Zieta used the approach to create his Plopp stool for Danish manufacturer Hay in 2008. Ever since then, his ambitions for FiDU have grown.

“Durability tests conducted on the Plopp stool gave surprising results,” he said. “A stool is weighing just a couple of kilograms can endure a load of 2.6 tons. This is the burden of a full-grown two or 2 little cars. This compels us to create things which are not just beautiful but also technologically exceptional.”

That drive caused Nawa, which stands 7.5 meters tall, and Wir, a 24-meter-high sculpture that fills the atrium of a shopping center. Now, Zieta is researching the architectural potential of this technique.

“Such structures can be used as bearing components and construction components, merging beauty and functionality,” explained Zieta.

“Currently we are intensely working on implementing FiDU in design as facade elements, and in the sector as ultralight structures. Additionally in mining as volumetrically expanded steel profiles.”

 

Nawa was built in Daliowa in 2017 as a member of an initiative to revitalize the island, where visitor numbers have been in decline. It will stay there as a permanent installation.
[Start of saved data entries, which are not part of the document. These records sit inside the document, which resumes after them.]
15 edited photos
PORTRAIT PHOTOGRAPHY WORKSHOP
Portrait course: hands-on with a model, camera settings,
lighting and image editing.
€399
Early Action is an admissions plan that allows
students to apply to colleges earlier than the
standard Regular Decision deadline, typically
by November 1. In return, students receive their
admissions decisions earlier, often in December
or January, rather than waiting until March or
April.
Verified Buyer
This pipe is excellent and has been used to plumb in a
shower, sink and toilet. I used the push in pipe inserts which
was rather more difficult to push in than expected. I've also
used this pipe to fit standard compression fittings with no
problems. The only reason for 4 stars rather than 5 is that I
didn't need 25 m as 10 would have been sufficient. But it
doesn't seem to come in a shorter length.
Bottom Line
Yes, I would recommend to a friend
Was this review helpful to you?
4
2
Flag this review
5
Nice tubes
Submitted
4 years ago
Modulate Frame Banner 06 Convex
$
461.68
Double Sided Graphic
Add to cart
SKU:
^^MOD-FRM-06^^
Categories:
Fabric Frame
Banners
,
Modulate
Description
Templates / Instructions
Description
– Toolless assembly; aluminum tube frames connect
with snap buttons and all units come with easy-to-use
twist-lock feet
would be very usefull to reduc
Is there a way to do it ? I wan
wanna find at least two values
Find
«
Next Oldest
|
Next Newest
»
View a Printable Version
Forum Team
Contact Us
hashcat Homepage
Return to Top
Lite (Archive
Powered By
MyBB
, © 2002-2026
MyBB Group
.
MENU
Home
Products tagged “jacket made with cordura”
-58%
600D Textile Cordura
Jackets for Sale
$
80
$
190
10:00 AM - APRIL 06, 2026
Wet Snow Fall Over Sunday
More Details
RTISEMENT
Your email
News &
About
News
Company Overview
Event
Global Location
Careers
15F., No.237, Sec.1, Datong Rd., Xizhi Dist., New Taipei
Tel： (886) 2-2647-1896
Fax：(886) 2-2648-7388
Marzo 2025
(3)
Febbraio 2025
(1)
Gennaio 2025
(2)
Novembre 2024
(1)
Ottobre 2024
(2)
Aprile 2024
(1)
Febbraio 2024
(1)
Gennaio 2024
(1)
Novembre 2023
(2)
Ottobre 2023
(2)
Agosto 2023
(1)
Its polished steel surface reflects its environment, altering the sculpture‘s appearance through the afternoon, while the arched shape is intended to seem organic like it could have”grown right from the ground”.

A parametric design procedures led to Nawa’s closing shape — Zieta compacted parameters concerning the desirable size and shape into software, which determined that the best form of this item.

 

Nawa has now been set up for a year, and Zieta said it’s been embraced by the residents of Wrocław.

“At first, many people were cautious,” he said. “New jobs often provoke mistrust, but shortly after the opening the island has become living.”

“Families, groups of friends, people seeking rest using a publication started to come there, and at the evenings’ couples began to appear on intimate walks,” he continued.

“Today, a lot of people can’t imagine this place without Nawa, which has become a part of the surroundings and also a point on the map of many tourists from the country and the whole world.”